Nous devons nous remettre en question de manière à ce que chaque stratégie régionale et nationale et chaque stratégie sectorielle, dans l’ensemble du Groupe de la Banque mondiale, soient guidées par la conviction que nos clients doivent réussir à réduire à zéro leurs émissions nettes de carbone.

La réalisation de cet objectif exigera une réorientation continue de notre portefeuille énergétique afin de promouvoir l’accès à l’énergie pour tous, les investissements dans les énergies renouvelables et la maîtrise de l’énergie. Elle suppose aussi un soutien constant aux transports propres, à l’aménagement de villes où il fait bon vivre et au développement d’un marché de l’immobilier vert. Cette démarche implique une réorientation de notre portefeuille agricole en faveur d’une agriculture intelligente sur le plan climatique, un soutien accru aux marchés du carbone en réseau à l’échelle mondiale et des innovations financières permettant d’attirer les investissements dans un développement sobre en émissions.

En cette période cruciale, à Lima ainsi que durant l’année qui s’écoulera entre les conférences de Lima et de Paris, j’ai l’intention de pousser le Groupe de la Banque mondiale et d’autres institutions financières de développement à devenir des partenaires privilégiés à long terme à l’appui de la réduction des émissions de carbone dans le monde. Je propose que les Réunions de printemps et les Assemblées annuelles du Groupe de la Banque mondiale servent à renforcer nos ambitions en compagnie des ministres des Finances et d’autres acteurs économiques présents. Nous soutiendrons la présidence allemande du G-7 et la présidence turque du G-20 de manière à ce que ces groupes de discussions apportent leur soutien à un accord de Paris à même d’envoyer le signal fort dont nous avons besoin.

Pour ma part, j’envoie mon propre signal, en tant que président du Groupe de la Banque mondiale : je ferai en sorte que notre institution et l’ensemble de ses capacités — financières, techniques et humaines — soutiennent cette transition en matière de développement, à laquelle nous devons tous apporter notre appui, afin de préserver notre planète pour toutes les générations futures. Merci beaucoup.

******************************

TRAVAIL DEMANDÉ →
Reproduisez sans aucune modification le passage du discours sur la réduction des émissions de carbone qui s'ouvre sur les mots contenant "Pour ma part, j’envoie" et se clôt sur "futures. Merci beaucoup.". Les données ne jouent aucun rôle dans cet exercice.

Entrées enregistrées
******************************

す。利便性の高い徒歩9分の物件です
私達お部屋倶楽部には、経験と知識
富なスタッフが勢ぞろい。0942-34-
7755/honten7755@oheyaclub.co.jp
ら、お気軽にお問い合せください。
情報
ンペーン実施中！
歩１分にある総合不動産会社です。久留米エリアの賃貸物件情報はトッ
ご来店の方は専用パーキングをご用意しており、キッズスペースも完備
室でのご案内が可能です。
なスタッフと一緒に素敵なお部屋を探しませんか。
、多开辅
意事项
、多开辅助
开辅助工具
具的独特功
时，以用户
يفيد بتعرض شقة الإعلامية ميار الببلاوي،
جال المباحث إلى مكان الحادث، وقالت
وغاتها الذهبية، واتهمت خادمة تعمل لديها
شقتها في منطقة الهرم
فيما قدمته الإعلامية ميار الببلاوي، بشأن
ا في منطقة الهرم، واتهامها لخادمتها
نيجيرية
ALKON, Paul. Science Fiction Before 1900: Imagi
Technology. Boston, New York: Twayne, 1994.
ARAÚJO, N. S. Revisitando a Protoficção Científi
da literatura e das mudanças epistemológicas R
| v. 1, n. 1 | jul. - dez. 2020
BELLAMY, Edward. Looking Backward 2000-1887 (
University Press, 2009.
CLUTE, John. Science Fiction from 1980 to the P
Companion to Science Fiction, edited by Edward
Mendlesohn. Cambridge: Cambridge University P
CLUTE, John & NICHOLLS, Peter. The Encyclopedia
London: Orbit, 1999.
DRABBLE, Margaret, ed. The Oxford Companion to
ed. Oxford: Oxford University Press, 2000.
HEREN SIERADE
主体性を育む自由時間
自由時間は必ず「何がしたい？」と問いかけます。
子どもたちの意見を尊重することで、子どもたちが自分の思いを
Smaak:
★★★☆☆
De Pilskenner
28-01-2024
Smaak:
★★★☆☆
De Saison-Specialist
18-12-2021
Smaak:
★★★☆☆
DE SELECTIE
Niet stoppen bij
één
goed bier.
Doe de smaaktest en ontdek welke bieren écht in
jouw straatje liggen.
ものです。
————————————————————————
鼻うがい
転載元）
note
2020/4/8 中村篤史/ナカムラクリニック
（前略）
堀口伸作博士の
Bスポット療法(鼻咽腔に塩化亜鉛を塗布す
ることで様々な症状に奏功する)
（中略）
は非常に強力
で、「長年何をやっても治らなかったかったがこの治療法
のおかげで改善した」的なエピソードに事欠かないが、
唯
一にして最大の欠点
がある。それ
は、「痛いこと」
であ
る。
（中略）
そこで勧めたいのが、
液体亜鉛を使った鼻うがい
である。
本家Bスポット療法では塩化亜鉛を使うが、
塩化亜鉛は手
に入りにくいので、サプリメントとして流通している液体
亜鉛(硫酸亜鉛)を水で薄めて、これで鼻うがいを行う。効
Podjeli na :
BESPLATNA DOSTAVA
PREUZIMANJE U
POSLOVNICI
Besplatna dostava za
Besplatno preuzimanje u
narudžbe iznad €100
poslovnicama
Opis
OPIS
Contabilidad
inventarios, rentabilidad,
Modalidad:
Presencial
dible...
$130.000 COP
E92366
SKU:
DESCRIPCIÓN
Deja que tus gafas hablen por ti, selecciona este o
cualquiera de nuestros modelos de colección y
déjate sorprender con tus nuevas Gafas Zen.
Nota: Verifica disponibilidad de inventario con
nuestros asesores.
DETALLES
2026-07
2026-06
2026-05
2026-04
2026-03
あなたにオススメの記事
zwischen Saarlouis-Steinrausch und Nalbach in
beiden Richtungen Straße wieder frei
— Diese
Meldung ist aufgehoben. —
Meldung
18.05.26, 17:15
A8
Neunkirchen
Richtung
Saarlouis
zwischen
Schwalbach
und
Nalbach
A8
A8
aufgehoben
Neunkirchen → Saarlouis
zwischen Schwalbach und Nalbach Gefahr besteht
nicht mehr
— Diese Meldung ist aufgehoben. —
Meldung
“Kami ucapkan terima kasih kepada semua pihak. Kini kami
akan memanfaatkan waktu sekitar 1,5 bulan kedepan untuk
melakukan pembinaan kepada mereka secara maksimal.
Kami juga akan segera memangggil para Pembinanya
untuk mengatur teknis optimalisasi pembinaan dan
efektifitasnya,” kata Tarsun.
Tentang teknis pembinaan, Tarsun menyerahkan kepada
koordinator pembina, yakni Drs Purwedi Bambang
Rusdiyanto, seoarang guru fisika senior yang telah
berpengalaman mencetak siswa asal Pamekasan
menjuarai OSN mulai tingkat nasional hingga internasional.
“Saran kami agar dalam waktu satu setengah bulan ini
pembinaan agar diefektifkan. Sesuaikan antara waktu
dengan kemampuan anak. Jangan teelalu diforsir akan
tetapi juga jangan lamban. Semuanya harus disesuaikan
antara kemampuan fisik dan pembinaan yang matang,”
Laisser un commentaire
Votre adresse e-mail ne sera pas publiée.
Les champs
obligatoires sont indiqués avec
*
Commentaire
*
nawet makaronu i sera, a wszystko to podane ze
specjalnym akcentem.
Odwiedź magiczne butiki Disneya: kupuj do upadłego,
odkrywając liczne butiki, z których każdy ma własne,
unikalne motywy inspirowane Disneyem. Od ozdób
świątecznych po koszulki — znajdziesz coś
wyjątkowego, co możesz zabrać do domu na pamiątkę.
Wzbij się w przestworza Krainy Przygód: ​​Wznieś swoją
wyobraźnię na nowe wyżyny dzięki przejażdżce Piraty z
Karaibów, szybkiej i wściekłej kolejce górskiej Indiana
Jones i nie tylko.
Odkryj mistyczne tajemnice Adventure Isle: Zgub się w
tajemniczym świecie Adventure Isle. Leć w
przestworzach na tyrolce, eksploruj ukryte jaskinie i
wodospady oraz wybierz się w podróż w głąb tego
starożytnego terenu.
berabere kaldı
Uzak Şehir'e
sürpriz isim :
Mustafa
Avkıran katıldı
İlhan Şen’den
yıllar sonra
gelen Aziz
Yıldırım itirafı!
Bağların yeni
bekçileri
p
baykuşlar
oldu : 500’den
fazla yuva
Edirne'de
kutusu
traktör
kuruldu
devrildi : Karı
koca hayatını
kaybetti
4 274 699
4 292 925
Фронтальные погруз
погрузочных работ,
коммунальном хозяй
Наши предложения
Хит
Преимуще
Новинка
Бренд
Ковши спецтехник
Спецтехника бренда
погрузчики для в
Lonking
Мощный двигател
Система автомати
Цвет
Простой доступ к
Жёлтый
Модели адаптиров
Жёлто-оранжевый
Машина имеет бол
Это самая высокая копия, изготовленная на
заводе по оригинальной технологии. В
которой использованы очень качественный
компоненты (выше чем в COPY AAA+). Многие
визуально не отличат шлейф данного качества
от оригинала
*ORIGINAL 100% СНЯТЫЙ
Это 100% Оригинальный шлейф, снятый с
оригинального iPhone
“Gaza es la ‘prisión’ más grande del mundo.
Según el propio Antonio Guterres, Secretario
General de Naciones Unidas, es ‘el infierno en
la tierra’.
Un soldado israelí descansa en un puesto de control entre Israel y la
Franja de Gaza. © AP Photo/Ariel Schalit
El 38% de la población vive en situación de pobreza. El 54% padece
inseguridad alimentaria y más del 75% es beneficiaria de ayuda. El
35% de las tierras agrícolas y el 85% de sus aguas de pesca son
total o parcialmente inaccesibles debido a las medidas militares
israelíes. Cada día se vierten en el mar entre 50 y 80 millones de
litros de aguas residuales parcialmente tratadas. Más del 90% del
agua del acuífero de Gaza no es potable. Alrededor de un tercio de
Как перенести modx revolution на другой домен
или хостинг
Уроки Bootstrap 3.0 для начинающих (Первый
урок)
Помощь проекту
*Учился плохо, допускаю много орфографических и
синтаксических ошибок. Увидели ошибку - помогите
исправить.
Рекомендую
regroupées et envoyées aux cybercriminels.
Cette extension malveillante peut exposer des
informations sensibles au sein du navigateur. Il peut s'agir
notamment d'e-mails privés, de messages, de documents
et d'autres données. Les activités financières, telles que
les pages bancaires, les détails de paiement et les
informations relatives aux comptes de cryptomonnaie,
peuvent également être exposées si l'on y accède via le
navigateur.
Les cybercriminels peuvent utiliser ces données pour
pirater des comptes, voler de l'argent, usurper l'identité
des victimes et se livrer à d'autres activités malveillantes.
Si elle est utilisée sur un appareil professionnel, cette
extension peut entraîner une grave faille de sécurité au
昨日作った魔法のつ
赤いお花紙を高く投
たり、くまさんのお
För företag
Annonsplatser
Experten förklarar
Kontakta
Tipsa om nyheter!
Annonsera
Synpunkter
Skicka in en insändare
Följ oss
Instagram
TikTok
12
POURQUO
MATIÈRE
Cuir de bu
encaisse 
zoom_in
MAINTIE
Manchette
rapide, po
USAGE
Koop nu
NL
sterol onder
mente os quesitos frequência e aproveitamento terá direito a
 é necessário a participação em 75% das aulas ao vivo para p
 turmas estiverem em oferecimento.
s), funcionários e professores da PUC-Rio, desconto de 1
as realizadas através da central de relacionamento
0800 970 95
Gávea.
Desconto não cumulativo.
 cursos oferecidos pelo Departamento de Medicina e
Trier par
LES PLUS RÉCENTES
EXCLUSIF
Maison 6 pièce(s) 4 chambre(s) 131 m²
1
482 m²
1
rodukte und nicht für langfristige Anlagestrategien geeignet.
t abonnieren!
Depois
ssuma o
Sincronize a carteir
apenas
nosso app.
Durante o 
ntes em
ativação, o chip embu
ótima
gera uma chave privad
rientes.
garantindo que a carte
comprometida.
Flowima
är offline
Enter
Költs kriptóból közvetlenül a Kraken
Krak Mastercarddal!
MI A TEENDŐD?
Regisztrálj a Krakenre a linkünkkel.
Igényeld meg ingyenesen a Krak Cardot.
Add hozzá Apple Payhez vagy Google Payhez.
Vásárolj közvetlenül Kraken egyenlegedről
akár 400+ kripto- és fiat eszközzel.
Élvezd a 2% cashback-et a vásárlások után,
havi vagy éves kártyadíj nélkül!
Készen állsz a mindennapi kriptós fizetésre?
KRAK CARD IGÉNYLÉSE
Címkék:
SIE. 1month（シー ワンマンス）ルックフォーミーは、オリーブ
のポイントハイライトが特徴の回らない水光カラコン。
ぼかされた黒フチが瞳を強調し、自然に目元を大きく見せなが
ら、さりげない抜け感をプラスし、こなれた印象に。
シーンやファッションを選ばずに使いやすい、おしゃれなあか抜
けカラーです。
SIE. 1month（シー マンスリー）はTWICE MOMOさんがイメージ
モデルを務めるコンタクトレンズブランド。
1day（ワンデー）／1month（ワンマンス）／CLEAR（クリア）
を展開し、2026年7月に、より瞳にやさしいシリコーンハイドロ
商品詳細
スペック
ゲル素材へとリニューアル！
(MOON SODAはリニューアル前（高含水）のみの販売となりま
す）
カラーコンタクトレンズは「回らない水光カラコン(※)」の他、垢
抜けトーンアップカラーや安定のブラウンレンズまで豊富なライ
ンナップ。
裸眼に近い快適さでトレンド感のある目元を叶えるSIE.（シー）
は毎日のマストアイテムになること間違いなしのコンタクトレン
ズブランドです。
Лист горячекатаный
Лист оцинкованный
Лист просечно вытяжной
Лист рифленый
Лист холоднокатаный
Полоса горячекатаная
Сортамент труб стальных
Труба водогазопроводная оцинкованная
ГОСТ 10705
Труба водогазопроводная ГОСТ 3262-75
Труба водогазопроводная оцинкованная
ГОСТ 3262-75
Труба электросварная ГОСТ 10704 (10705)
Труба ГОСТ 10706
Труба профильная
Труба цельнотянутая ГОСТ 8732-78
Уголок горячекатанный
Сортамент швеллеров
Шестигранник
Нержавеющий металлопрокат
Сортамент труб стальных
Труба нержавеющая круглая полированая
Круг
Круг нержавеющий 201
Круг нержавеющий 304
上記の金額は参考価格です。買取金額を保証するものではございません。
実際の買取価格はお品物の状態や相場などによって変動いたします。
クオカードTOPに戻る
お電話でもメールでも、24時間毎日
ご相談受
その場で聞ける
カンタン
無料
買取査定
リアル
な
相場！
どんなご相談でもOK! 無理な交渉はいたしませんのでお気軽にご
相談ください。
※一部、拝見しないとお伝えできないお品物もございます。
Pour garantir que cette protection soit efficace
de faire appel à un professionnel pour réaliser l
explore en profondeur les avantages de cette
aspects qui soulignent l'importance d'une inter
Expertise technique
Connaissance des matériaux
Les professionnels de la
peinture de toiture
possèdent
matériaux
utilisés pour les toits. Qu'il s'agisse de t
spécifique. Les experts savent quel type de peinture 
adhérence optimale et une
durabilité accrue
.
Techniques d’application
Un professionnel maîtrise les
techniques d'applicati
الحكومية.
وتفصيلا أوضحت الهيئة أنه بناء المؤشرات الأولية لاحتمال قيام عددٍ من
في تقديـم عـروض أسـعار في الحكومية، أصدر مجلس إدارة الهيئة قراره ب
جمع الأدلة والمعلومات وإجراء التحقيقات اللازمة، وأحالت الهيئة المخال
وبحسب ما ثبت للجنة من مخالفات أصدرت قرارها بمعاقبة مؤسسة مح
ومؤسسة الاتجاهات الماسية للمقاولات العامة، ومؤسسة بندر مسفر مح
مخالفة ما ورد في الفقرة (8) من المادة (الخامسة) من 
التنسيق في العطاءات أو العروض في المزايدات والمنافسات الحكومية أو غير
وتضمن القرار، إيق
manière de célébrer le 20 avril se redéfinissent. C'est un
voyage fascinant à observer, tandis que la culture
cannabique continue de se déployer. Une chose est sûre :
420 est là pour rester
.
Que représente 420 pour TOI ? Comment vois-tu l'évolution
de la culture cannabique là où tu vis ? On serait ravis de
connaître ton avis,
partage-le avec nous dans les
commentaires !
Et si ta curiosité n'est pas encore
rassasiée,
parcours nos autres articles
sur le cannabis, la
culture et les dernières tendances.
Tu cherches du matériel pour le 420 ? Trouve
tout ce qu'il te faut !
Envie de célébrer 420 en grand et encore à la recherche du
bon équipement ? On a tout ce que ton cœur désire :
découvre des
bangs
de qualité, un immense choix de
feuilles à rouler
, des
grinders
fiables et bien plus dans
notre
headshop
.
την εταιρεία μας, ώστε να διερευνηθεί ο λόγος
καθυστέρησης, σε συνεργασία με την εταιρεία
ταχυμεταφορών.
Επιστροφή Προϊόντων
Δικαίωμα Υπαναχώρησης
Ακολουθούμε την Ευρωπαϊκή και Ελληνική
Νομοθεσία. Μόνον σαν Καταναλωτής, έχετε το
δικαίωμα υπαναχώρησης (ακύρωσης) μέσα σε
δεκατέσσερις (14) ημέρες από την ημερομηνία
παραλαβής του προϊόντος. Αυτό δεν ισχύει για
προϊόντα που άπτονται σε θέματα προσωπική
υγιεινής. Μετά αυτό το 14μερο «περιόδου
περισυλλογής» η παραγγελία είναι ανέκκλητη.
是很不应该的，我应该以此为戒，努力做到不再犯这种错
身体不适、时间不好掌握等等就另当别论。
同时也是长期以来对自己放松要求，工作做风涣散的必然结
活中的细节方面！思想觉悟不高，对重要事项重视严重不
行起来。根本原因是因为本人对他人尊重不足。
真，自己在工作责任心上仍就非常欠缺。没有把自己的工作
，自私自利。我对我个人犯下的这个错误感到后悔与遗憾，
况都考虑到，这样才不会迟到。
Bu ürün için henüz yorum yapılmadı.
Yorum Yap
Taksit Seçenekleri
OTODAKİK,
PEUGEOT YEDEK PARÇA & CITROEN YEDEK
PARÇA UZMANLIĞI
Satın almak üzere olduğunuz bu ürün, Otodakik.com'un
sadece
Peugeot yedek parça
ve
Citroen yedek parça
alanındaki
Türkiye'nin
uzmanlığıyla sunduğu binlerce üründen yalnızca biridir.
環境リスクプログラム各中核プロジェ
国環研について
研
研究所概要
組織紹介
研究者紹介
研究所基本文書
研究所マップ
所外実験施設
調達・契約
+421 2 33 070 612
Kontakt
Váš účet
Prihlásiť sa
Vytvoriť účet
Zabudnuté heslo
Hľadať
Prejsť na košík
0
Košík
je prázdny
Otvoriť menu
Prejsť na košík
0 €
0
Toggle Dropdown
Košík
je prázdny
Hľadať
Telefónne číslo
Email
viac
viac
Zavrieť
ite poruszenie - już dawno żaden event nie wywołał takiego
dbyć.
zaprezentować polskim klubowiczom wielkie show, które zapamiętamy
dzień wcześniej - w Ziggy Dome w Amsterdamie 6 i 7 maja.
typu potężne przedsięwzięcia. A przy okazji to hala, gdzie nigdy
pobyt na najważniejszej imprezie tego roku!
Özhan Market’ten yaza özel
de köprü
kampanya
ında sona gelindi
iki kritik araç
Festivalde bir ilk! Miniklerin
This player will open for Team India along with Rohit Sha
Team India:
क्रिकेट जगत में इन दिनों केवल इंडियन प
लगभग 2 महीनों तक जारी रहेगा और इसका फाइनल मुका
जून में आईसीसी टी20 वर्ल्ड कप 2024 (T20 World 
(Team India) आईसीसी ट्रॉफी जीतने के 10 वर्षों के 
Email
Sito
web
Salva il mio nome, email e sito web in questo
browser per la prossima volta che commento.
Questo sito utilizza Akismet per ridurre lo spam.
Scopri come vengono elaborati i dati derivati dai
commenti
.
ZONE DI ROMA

******************************

RÉSULTAT OBTENU →
Pour ma part, j’envoie mon propre signal, en tant que président du Groupe de la Banque mondiale : je ferai en sorte que notre institution et l’ensemble de ses capacités — financières, techniques et humaines — soutiennent cette transition en matière de développement, à laquelle nous devons tous apporter notre appui, afin de préserver notre planète pour toutes les générations futures. Merci beaucoup.